Content starts

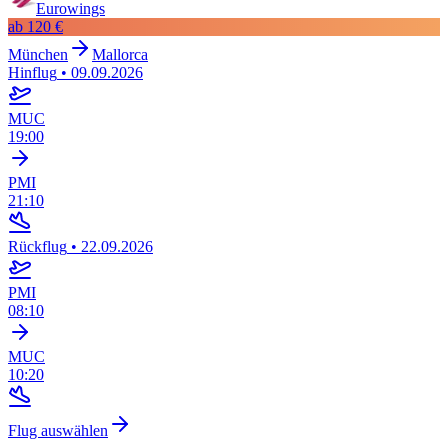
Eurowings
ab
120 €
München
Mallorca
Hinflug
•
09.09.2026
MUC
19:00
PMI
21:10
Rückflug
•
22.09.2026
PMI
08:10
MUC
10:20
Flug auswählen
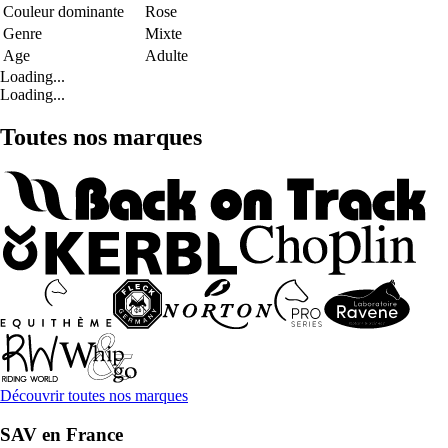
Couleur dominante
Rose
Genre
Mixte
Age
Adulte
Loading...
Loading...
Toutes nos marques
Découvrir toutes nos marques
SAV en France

Content ends

» WHAT YOU WILL DO:
Render every line of the listing above as a Markdown table with the columns No. and Text, numbering the rows in order and skipping blank lines. Leave the pictures out.

» OUTPUT BELOW:
| No. | Text |
|---|---|
| 1 | Eurowings |
| 2 | ab |
| 3 | 120 € |
| 4 | München |
| 5 | Mallorca |
| 6 | Hinflug |
| 7 | • |
| 8 | 09.09.2026 |
| 9 | MUC |
| 10 | 19:00 |
| 11 | PMI |
| 12 | 21:10 |
| 13 | Rückflug |
| 14 | • |
| 15 | 22.09.2026 |
| 16 | PMI |
| 17 | 08:10 |
| 18 | MUC |
| 19 | 10:20 |
| 20 | Flug auswählen |
| 21 | Couleur dominante |
| 22 | Rose |
| 23 | Genre |
| 24 | Mixte |
| 25 | Age |
| 26 | Adulte |
| 27 | Loading... |
| 28 | Loading... |
| 29 | Toutes nos marques |
| 30 | Découvrir toutes nos marques |
| 31 | SAV en France |